Following the hack of a Jeep Cherokee in July and a Tesla Model S in August, lawmakers focused their attention to whether or not regulation needed to be put into place to protect consumers.
In the same month as the Jeep hack, Sen. Ed Markey, D-Mass., introduced Senate Bill 1806, known as the Security and Privacy in Your Car Act (SPY Car Act), in an attempt to tackle some of the larger questions around consumer protections and the auto industry.
Unsurprisingly, the testifying automakers, which included General Motors, Toyota and Tesla, said federal regulation could inhibit their continued innovation in the space and lead to some vehicle makers meeting only bare minimum standards, instead of exceeding them.
“…Tesla believes that in order to maintain the pace of reducing injuries and fatality rates, vehicles need to increasingly use computerized vehicle systems to avoid crashes, with particular opportunity afforded in the connected vehicle space,” said Telsa’s Diarmuid O’Connell.
The electric carmaker’s spokesperson said the rapid pace of advancement in the connected car realm would continue to be a valuable asset for both vehicle safety – like automated braking and learning and communicating roadway conditions – and in addressing recall issues through software updates.
O’Connell said many of the issues raising concern in the connected car space could ultimately be addressed through manufacture-only updates, strongly isolating vehicular networks from the vehicle’s mechanical systems and improved encryption for communications with the vehicle.
“We’re in a period of rapid innovation for automotive safety; Tesla vehicle safety already significantly benefits from investments in vehicle connectivity. We expect innovation and success in delivering enhanced safety to only continue as the full potential of connected vehicles is realized,” he said. “Overzealous, or more particularly, premature regulation that does not allow for innovation or creative solutions can actually deter or block safety innovations and as a result any move in this direction must be considered carefully and only to the extent absolutely necessary in our view.”
Testimony was also heard from a privacy advocate who urged Congress to take action to address “substantial privacy and security concerns centered on connected cars.

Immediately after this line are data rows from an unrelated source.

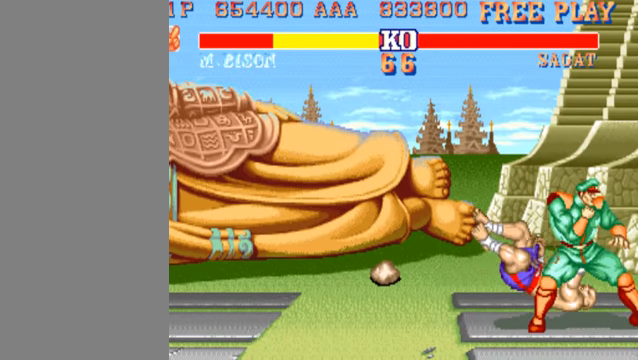
{"buttons": ["MK"], "left_stick": "center", "events": []}
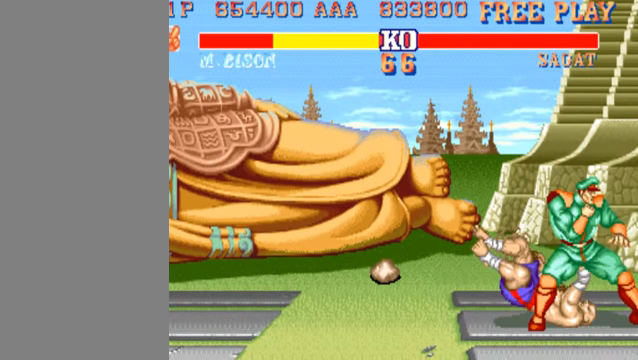
{"buttons": ["MK"], "left_stick": "center", "events": []}
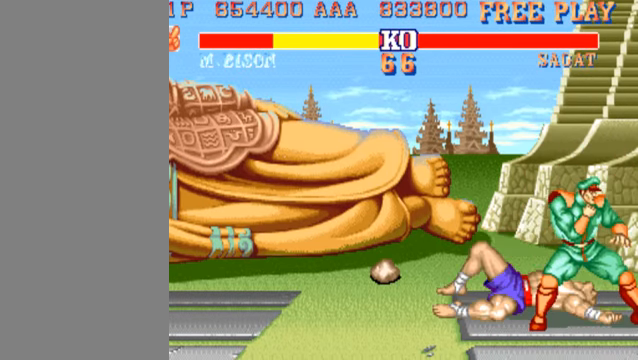
{"buttons": ["MK"], "left_stick": "center", "events": []}
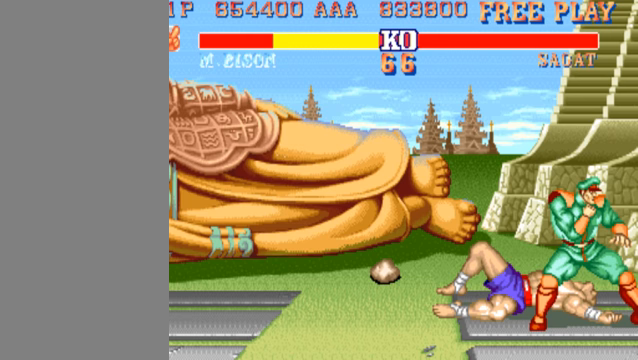
{"buttons": ["MK"], "left_stick": "center", "events": []}
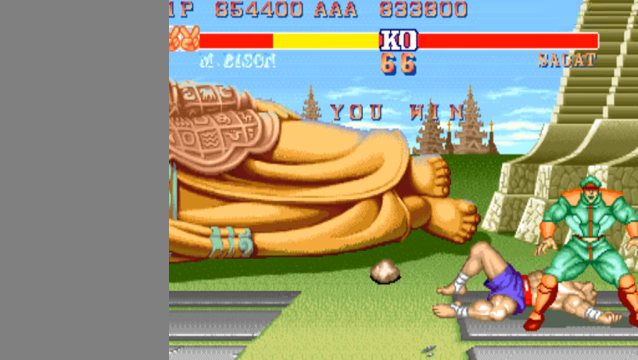
{"buttons": ["MK"], "left_stick": "center", "events": []}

“New vehicle technologies offer a variety of new services to American drivers and are quickly being implemented by car companies. But these new technologies, typically based on Internet connectivity, also raise substantial privacy and security concerns that Congress needs to address,” said Khaliah Barnes, associate director of the Electronic Privacy Information Center. “As cars become more technologically sophisticated, they collect a lot of personal data including physical location, destinations, text messages and phone records.”

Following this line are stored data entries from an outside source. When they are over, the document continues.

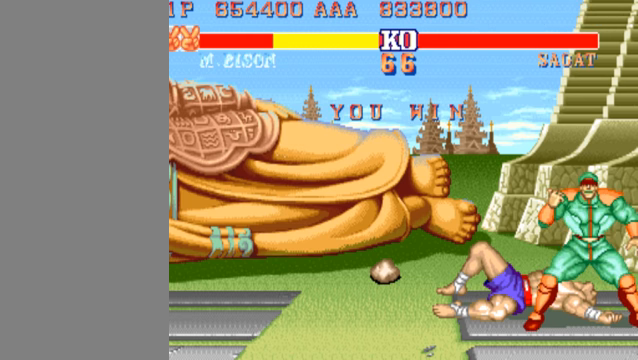
{"buttons": ["MK"], "left_stick": "center", "events": []}
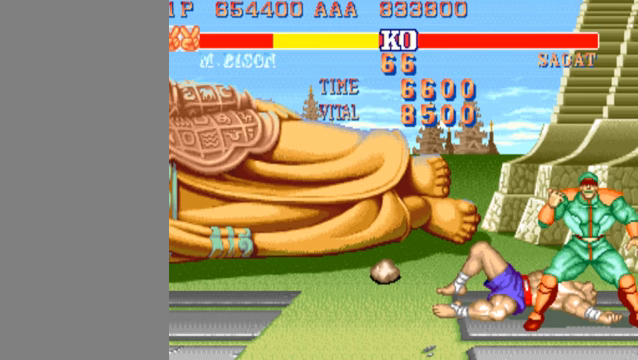
{"buttons": ["MK"], "left_stick": "center", "events": []}
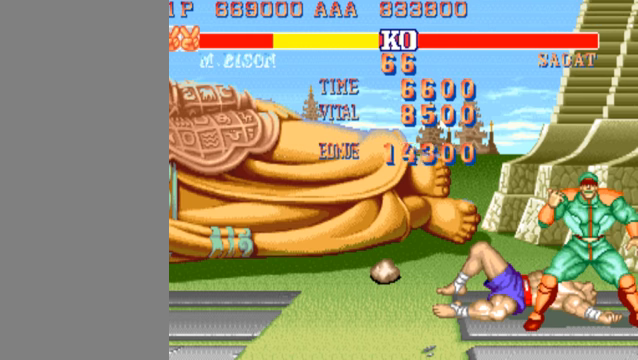
{"buttons": ["MK"], "left_stick": "center", "events": []}
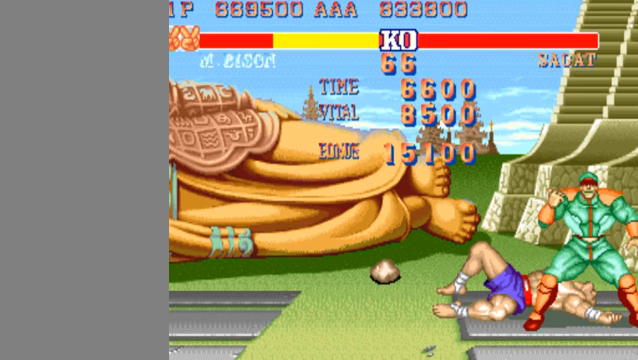
{"buttons": ["MK"], "left_stick": "center", "events": []}
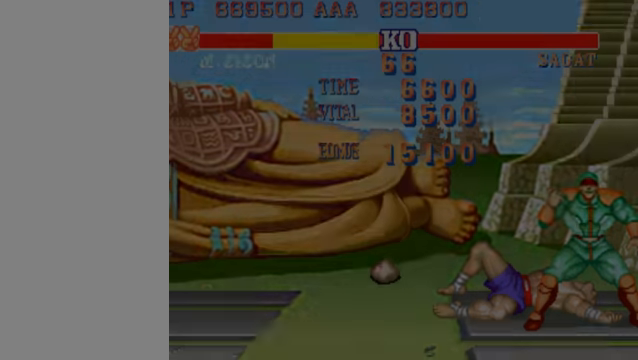
{"buttons": ["MK"], "left_stick": "center", "events": []}
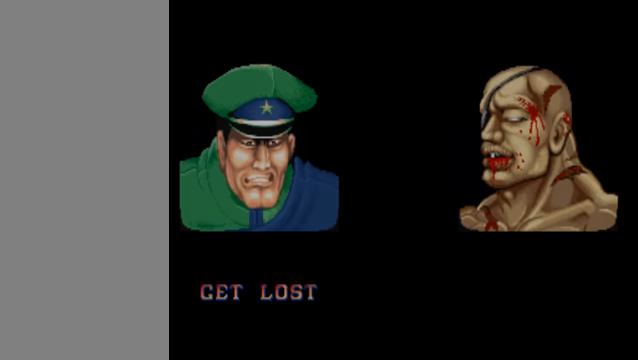
{"buttons": ["MK"], "left_stick": "center", "events": []}
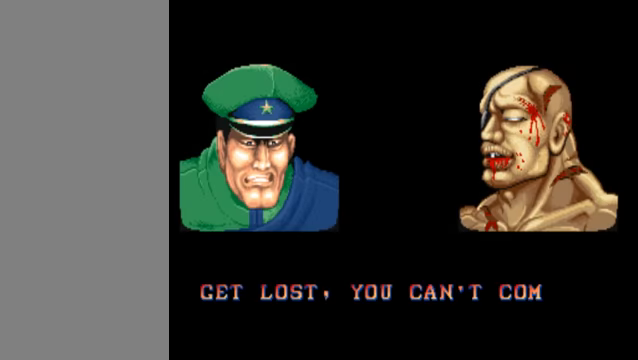
{"buttons": ["MK"], "left_stick": "center", "events": []}
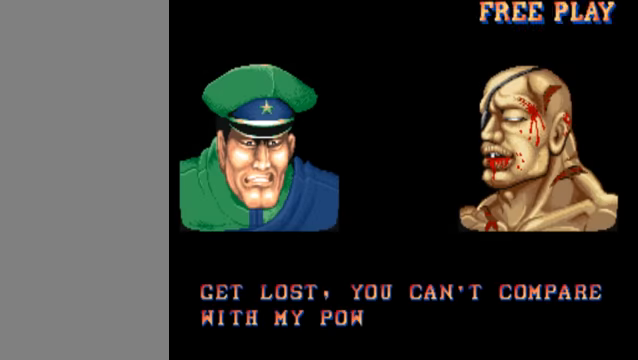
{"buttons": ["MK"], "left_stick": "center", "events": []}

Barnes also said the industry fails to fully inform consumers as to how their information will be shared and with whom. She went onto say that the SPY Car Act would create a “good framework for meaningful safeguards.”
“The very real possibility of remote car hacking poses some substantial risks to driver safety and security,” she said. “Congress must enact meaningful safeguards to protect privacy and security in the Internet of Cars.”
When asked to talk about cybersecurity vehicle standards, automakers deferred to a number of cooperative efforts, as well as collaboration with the National Institute of Standards and Technology (NIST) and other agencies, but said strict mandates were not an action they would support.
“There is a difference between there being standards and there being laws," said Dean Garfield, president and CEO of the Information Technology Industry Council. "There are certainly standards being developed around cybersecurity, and there are certainly laws in place that would punish someone, whether it’s the Computer Fraud and Abuse act or the Digital Millennium Computer Act, from folks hacking into cars or anything else. But the question is, are there laws mandating a particular standard, and I would argue that mandating a particular standard would be the absolute wrong approach."
Garfield added that while carmakers are likely to see malicious vehicle hacks emerge as the technology evolves, misguided policy decisions could negatively impact innovation and software development.
“I think part of my worry is all of the great things we’ve been talking about will be a dream deferred because our policy apparatus won’t be as agile as our software development to keep up with these shifts," he said. "I get the instinct to act, and we should act, what we’re suggesting is that we act in a strategic, coordinated fashion that ensures our shared interests are achieved."
Harry Lightsey, executive director of Global Connected Customer, Public Policy at General Motors said the industry could simply not match the pace of government when it comes to innovation and product development.
“With all due respect, our industry can’t afford to wait for government and we’re not doing that,” he said. “I think that the industry needs the freedom to innovate and to do that work.”
Those representing the automotive industry said they would be willing to collaborate with government partners, but collectively said mandates could translate into real harm from a business standpoint. Lawmakers were also quick to voice their own concerns about government intervention in the space.
“This is one of the most exciting parts of our economy," Rep. Jason Chaffetz said in his comments. "This is somewhere we can lead the world. It’s something that’s going to create real jobs and have a real impact on peoples’ lives as long as the federal government doesn’t come in and screw it up, which we are prone to do in the federal government.”